この人については、文我も、「蓮盛死出魁 十八番」(芸能懇話21号)の「笑福亭の部」に、「紙くづより 初代鶴松」と記載しており、橋本礼一氏もこの説明の中で、この「上方はなし」の記事から、「元歌舞伎役者で嵐璃寿といい、後初代松鶴の弟子となり、鶴松を名乗った」と書かれています。
もう一つ、この鶴松が初代(二代目松鶴)か、この二代目鶴松なのか判断に苦しむ摺物があります。

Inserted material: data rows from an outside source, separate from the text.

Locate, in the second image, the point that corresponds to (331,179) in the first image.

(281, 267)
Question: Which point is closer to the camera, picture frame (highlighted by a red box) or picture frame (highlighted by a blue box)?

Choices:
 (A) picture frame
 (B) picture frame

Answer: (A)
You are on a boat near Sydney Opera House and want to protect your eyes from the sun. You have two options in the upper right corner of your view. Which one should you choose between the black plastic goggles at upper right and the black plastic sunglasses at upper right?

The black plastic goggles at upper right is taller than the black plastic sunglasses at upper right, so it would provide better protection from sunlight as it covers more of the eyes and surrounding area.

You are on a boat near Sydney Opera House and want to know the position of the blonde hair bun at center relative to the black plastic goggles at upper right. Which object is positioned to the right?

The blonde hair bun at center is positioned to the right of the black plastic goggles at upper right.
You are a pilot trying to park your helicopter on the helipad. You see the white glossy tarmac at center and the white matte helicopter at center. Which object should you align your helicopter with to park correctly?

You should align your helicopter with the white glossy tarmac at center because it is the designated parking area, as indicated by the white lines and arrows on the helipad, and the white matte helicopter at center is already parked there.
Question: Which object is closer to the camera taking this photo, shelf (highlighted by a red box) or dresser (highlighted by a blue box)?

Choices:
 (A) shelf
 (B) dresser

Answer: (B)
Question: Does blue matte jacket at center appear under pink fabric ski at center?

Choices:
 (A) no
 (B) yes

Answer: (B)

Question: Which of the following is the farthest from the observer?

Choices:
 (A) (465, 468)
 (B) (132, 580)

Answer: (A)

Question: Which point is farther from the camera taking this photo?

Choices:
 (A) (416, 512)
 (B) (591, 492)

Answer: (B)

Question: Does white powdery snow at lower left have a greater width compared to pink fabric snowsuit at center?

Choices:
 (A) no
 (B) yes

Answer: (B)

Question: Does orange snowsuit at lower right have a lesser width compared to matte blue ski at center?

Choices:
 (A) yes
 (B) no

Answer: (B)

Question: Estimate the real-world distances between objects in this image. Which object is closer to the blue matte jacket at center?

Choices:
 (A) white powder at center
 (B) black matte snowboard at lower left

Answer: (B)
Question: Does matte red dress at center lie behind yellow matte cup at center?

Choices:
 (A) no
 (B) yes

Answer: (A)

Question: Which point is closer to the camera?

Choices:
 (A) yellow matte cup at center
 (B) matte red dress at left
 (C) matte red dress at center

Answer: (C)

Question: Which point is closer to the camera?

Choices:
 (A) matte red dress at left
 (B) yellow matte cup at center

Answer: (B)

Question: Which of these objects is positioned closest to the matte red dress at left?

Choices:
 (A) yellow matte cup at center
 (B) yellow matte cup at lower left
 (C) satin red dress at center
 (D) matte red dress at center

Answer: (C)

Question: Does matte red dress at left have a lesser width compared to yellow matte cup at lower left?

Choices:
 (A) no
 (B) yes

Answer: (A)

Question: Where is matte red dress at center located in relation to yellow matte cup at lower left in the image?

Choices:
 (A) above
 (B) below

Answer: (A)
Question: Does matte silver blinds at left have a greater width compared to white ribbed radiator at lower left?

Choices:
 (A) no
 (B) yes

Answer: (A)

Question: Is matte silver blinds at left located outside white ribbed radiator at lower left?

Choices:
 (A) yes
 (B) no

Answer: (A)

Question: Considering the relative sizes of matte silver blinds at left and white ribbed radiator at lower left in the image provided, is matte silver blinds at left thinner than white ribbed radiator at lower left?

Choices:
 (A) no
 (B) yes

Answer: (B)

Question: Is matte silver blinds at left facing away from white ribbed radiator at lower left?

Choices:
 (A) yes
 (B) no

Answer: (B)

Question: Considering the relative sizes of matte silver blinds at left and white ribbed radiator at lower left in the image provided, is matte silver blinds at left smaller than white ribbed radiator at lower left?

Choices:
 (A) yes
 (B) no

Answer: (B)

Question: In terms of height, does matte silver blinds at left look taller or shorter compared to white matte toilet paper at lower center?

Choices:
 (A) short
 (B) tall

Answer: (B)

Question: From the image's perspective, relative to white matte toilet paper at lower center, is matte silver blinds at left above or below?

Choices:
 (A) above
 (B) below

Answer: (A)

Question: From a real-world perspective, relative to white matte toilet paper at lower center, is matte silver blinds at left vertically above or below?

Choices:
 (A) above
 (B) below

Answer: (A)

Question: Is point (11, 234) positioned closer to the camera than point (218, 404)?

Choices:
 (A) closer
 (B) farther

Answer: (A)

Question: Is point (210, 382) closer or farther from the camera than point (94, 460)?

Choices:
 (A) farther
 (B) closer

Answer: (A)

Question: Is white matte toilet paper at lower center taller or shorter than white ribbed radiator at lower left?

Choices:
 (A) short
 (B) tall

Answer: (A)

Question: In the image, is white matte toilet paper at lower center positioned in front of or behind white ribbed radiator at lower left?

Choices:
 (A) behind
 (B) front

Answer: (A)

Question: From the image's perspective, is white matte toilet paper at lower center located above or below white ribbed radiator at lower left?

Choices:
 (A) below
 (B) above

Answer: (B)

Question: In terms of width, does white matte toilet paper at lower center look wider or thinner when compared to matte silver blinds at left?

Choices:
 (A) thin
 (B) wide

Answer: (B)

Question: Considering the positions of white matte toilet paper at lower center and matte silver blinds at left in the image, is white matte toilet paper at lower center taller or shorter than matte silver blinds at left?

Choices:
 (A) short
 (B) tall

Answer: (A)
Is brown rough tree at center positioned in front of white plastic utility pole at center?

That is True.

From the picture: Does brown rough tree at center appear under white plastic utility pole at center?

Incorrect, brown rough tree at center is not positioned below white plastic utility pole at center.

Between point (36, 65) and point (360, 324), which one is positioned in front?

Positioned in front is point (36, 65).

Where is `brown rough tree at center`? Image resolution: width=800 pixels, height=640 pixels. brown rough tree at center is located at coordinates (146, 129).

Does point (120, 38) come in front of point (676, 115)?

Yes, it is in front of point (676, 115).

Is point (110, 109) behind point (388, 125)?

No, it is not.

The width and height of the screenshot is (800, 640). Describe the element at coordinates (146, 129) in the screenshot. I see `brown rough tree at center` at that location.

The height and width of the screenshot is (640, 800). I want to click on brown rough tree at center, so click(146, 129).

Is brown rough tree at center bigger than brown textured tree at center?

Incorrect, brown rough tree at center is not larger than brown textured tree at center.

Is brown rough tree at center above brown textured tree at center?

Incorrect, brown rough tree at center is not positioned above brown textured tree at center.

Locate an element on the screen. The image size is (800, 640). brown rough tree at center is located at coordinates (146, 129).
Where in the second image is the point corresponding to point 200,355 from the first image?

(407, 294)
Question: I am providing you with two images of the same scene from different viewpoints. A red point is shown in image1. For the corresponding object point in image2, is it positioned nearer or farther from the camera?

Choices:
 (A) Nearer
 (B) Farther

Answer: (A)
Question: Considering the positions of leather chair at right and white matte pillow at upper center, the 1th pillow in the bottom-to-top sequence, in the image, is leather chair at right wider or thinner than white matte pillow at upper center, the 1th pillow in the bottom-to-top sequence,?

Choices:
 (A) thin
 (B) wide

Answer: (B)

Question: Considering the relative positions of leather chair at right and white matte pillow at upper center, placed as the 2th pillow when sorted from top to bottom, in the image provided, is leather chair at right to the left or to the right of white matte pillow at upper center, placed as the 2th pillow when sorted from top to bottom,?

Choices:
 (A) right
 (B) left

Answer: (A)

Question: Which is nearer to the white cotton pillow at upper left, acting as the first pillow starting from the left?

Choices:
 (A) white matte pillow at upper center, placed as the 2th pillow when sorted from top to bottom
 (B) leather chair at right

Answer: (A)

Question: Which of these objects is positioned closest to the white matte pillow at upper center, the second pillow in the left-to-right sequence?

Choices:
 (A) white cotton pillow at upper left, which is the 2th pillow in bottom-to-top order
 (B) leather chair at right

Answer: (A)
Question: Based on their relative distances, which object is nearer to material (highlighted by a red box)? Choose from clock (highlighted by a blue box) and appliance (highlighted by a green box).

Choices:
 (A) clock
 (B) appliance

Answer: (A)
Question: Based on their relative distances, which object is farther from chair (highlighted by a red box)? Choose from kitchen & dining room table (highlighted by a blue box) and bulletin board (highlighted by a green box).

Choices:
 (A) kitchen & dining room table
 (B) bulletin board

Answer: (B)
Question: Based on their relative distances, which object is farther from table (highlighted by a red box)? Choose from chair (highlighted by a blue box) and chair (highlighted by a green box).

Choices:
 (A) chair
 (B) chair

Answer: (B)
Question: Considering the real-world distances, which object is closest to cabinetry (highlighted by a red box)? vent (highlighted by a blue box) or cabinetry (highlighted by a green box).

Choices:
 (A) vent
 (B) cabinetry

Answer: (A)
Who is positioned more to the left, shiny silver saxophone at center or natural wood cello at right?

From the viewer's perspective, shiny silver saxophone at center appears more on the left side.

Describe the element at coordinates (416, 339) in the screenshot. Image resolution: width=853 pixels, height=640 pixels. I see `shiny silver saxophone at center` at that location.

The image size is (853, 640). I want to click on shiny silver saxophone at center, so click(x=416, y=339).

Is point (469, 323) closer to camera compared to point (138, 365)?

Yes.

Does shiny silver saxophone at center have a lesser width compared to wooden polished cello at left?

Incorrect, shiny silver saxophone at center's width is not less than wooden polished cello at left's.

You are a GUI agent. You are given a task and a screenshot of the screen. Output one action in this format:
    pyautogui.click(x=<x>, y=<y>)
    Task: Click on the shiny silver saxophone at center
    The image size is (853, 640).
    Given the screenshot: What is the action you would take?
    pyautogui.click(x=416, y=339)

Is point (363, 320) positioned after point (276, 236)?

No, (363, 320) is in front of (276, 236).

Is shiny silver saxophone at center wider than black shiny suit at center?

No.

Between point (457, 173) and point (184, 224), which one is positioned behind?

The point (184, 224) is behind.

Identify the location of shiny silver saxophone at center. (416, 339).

これは私の愛読書「上方落語流行唄の時代(和泉書院 荻田清著)の中で紹介されたもので、慶応三年秋の「おかげをどり」「ええじゃないか」の流行を詠んだものだそうです。私はこの手のものは勉強不足で詳しい事はこの本でしかわかりませんが、落語家で「丸家竹山人戯作」「笑福亭鶴松調」と書かれています。
竹山人は、曾呂利新左衛門の話(ブログ曾呂利新左衛門談話集参照)では、初代笑福亭吾竹の師匠と言われており、桂文左衛門も「楽屋そそり」(大阪朝日明治三十五年五月八日)でこの竹山人について述べています。当然、この慶応三年頃生存していたか不明ですが、鶴松がこの竹山人の戯作を詠んだという事でしょうか? 何れにしても、この摺物の発見は、鶴松という落語家の重要な手掛かりになったと思います。
次に三代目(落語系図は二代目)と思われる鶴松を紹介します。
この人は、「上方落語流行唄の時代」で、「鶴松襲名披露の摺物」が紹介され、はじめてその実在が証明されました。
この襲名は、明治十三年正月頃のようで、桂文里(後の二代目笑福亭木鶴)の倅で桂小文里と名乗っていましたが、正式に二代目松鶴の弟子となり、笑福亭鶴松と改名したようです。
只この人も、明治十三年一月の「楳の都陽気賑ひ」に「桂小文里」と記載され後、記録がまったくない為、明治十年代には、廃業したか、亡くなっているようです。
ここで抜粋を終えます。